Monday, May 14, 2012

Answer source questions

Remember to use the steps in your packet to analyze these sources. The first two we will do in class. You need to analyze at least one source from below for your homework.

Watch me:


"The Austrians, taking advantage of a revolution in Turkey, annexed Bosnia. This was a deliberate blow at the neighboring state of Serbia which had been hoping to acquire Bosnia since it contained about 3 million Serbs among its population."


Norman Lowe, Mastering Modern World History (1982)

What can we learn from this source about who is to blame for starting the Great War? Explain.

Together as a class:

"You English are mad, mad, mad as March hares. What has come over you that you are so completely given over to suspicions quite unworthy of a great nation?...I have said it time after time that I am a friend of England...but you make things difficult for me...
The prevailing sentiment among large sections of the middle and lower classes of my own people is not friendly to England..."

An interview with Kaiser Wilhelm II, published in the Daily Telegraph, 28 October 1908

How useful is this source in explaining who started the Anglo-German Naval Rivalry? Explain.



On your own (choose one):

"If the nations want peace, the League gives them the way by which peace can be kept. League or no League, a country which is determined to have a war can always have it." 

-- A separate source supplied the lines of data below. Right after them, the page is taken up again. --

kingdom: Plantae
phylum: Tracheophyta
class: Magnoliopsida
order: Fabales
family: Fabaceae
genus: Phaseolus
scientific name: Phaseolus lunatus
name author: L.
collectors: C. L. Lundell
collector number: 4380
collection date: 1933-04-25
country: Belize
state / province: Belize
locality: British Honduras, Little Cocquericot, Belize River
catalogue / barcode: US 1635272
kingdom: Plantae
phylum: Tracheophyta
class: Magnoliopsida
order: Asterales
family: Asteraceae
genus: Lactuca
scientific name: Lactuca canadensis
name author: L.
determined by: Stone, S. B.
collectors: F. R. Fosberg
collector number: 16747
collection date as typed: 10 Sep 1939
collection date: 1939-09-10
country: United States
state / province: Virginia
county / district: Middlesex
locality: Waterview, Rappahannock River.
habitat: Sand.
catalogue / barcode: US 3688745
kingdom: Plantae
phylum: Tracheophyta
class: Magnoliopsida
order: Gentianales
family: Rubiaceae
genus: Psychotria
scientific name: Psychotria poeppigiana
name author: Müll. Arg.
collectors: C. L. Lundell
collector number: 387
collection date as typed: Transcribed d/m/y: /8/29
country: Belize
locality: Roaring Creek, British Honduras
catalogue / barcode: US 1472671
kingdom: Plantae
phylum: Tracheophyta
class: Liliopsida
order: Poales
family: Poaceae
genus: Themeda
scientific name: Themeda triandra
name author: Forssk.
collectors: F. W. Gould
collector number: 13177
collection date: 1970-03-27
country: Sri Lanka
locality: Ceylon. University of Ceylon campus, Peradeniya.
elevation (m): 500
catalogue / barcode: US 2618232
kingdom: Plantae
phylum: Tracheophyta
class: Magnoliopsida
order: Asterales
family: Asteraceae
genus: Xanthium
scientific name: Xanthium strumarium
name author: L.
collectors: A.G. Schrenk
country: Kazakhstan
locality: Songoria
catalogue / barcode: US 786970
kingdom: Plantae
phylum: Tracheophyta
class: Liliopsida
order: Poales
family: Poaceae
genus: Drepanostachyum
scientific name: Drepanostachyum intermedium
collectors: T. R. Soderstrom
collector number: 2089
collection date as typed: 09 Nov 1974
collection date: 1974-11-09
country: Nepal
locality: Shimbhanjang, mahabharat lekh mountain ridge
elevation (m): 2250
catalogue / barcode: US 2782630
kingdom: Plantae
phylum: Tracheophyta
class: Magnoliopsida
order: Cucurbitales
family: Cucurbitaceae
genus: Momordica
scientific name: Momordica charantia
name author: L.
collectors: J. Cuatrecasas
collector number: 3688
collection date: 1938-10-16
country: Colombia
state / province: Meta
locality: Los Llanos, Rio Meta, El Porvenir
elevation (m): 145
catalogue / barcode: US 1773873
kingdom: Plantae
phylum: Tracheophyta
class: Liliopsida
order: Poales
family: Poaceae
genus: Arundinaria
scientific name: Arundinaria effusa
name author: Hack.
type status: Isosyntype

The 1930s historian H.A.L. Fisher in his book, A History of Europe (1938).
What can we learn from this source about the failure of the League of Nations? Explain.


"An unjust war has been declared on a weak country. The anger in Russia shared fully by me is enormous. I foresee that very soon I shall be overwhelmed by the pressure forced upon me and be forced to take extreme measures which will lead to war. To try to avoid such a calamity as a European war I beg you in the name of our old friendship to do what you can to stop your allies from going too far. Nicky"


Telegram from Tsar Nicholas II to Kaiser Wilhelm II, 29 July 1914. 
Nicholas and Wilhelm were cousins, and had been great friends.

How accurate is this source as a source of information about the start of World War One? Explain.